=== Begin Enclosure ===

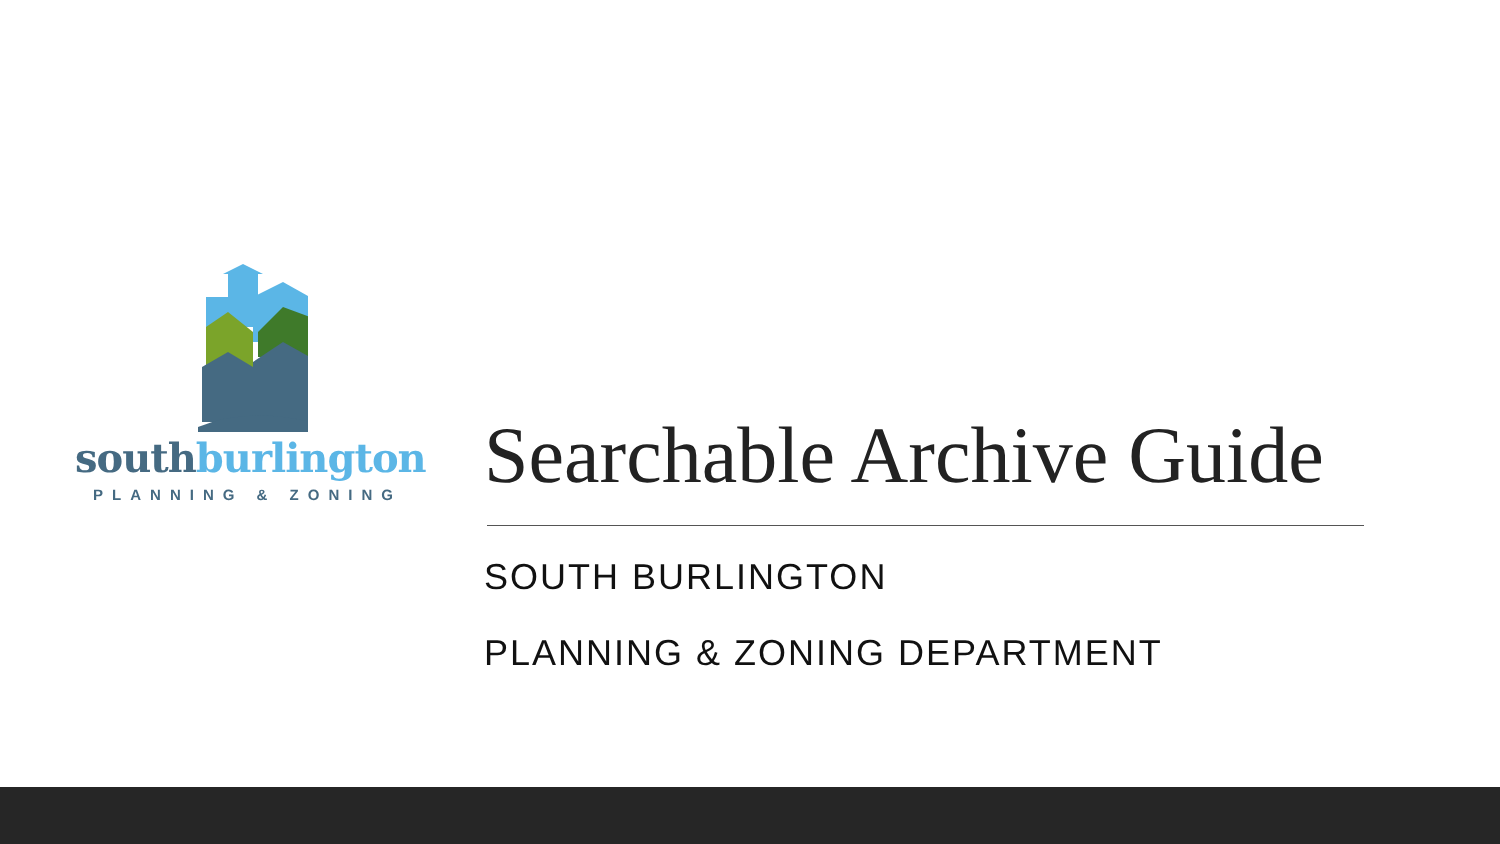south burlington
PLANNING & ZONING
Searchable Archive Guide
SOUTH BURLINGTON
PLANNING & ZONING DEPARTMENT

=== End Enclosure ===

Prompt: Only this range is to be output: the line that contains "Searchable Archive Guide" through the last line of the records above, both inclusive.

Response to the task:
Searchable Archive Guide
SOUTH BURLINGTON
PLANNING & ZONING DEPARTMENT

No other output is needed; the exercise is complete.